◆ **Assigned task**
How many lines in the entries below contain the word "stagione"? Reply with the number alone.
[[ Dataset extract, beginning ]]
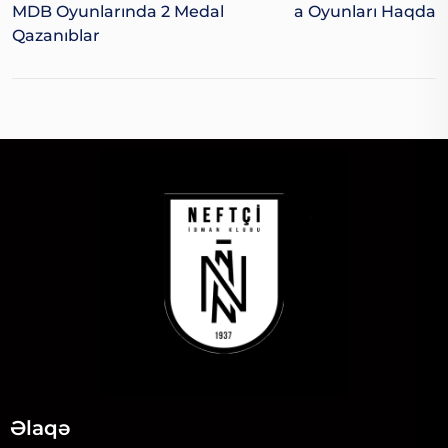
MDB Oyunlarında 2 Medal
A Oyunları Haqda
Qazanıblar
Əlaqə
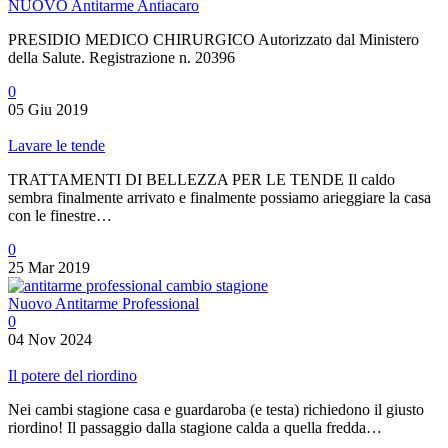
NUOVO Antitarme Antiacaro
PRESIDIO MEDICO CHIRURGICO Autorizzato dal Ministero
della Salute. Registrazione n. 20396
0
05 Giu 2019
Lavare le tende
TRATTAMENTI DI BELLEZZA PER LE TENDE Il caldo
sembra finalmente arrivato e finalmente possiamo arieggiare la casa
con le finestre…
0
25 Mar 2019
Nuovo Antitarme Professional
0
04 Nov 2024
Il potere del riordino
Nei cambi stagione casa e guardaroba (e testa) richiedono il giusto
riordino! Il passaggio dalla stagione calda a quella fredda…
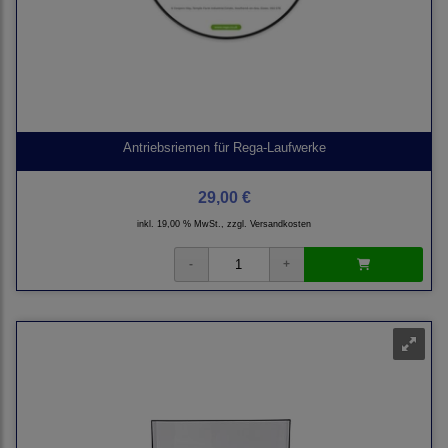
Antriebsriemen für Rega-Laufwerke
29,00 €
inkl. 19,00 % MwSt., zzgl.
Versandkosten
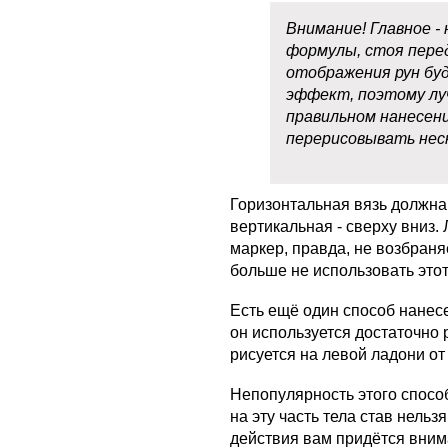
Внимание! Главное -
формулы, стоя пере
отображения рун бу
эффект, поэтому лу
правильном нанесени
перерисовывать нес
Горизонтальная вязь должна
вертикальная - сверху вниз.
маркер, правда, не возбраняе
больше не использовать этот
Есть ещё один способ нанес
он используется достаточно 
рисуется на левой ладони от
Непопулярность этого спосо
на эту часть тела став нельз
действия вам придётся вним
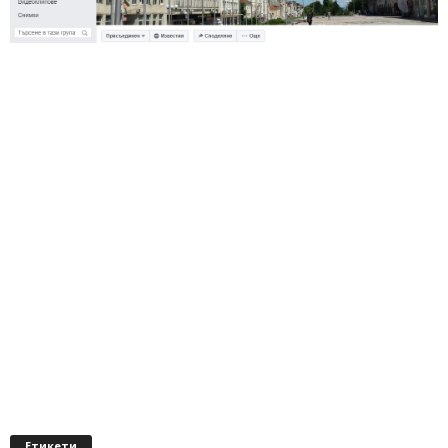
Етикети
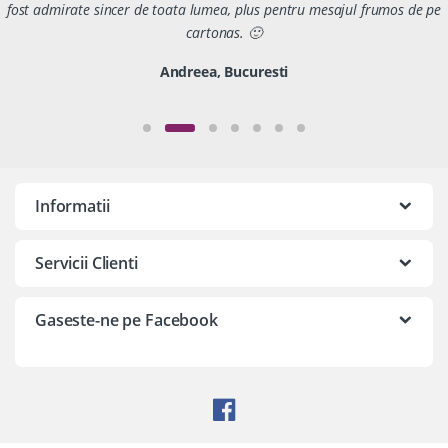
fost admirate sincer de toata lumea, plus pentru mesajul frumos de pe
cartonas. 🙂
Andreea, Bucuresti
Informatii
Servicii Clienti
Gaseste-ne pe Facebook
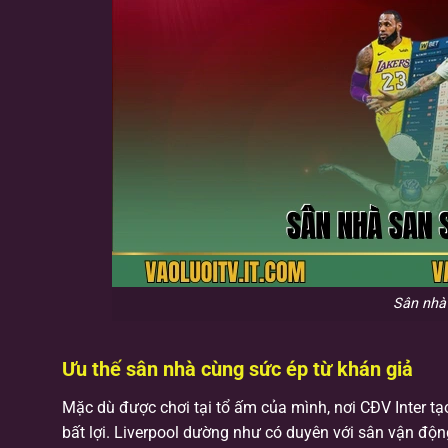
Sân nhà 
Ưu thế sân nhà cùng sức ép từ khán giả
Mặc dù được chơi tại tổ ấm của mình, nơi CĐV Inter tạo
bất lợi. Liverpool dường như có duyên với sân vận độn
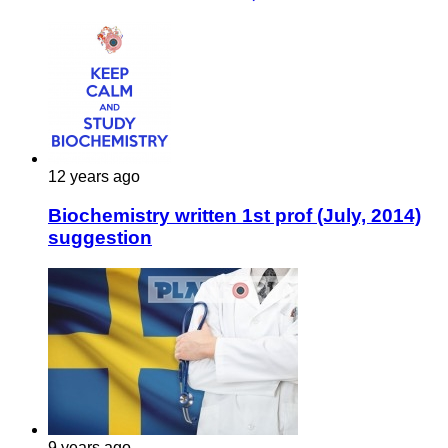
12 years ago
Biochemistry written 1st prof (July, 2014)
suggestion
9 years ago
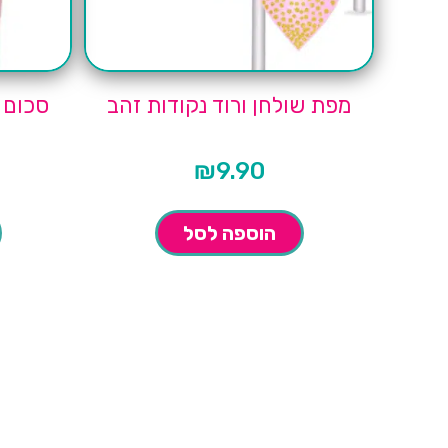
מפת שולחן ורוד נקודות זהב
₪
9.90
הוספה לסל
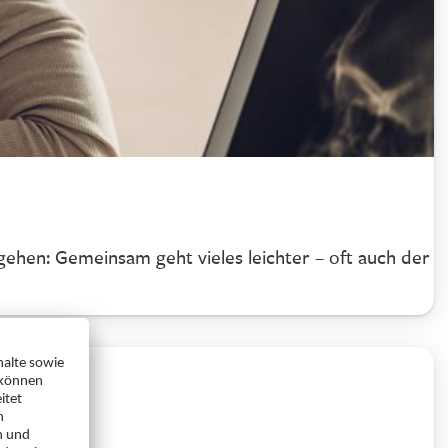
 gehen: Gemeinsam geht vieles leichter – oft auch der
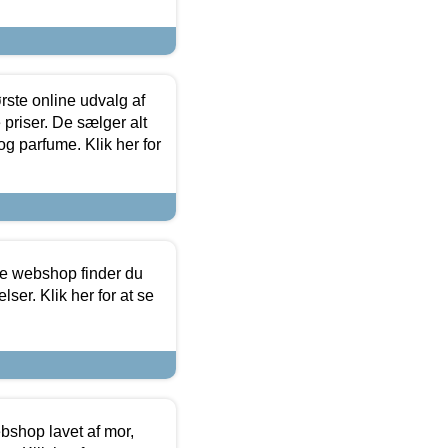
rste online udvalg af
priser. De sælger alt
og parfume. Klik her for
ine webshop finder du
ser. Klik her for at se
bshop lavet af mor,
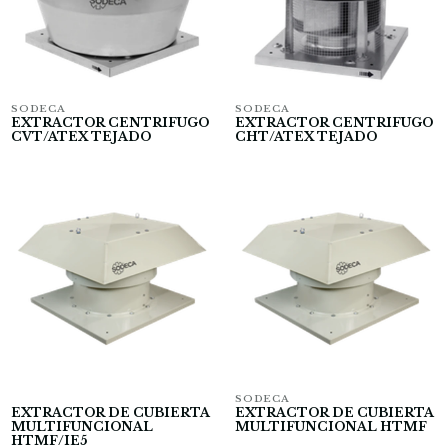
SODECA
SODECA
EXTRACTOR CENTRIFUGO
EXTRACTOR CENTRIFUGO
CVT/ATEX TEJADO
CHT/ATEX TEJADO
SODECA
EXTRACTOR DE CUBIERTA
EXTRACTOR DE CUBIERTA
MULTIFUNCIONAL
MULTIFUNCIONAL HTMF
HTMF/IE5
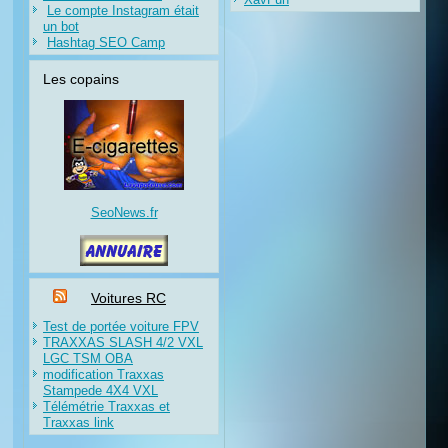
Le compte Instagram était
un bot
Hashtag SEO Camp
Les copains
SeoNews.fr
Voitures RC
Test de portée voiture FPV
TRAXXAS SLASH 4/2 VXL
LGC TSM OBA
modification Traxxas
Stampede 4X4 VXL
Télémétrie Traxxas et
Traxxas link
[[ Dataset extract, end ]]
◆ **Solution to this task**
2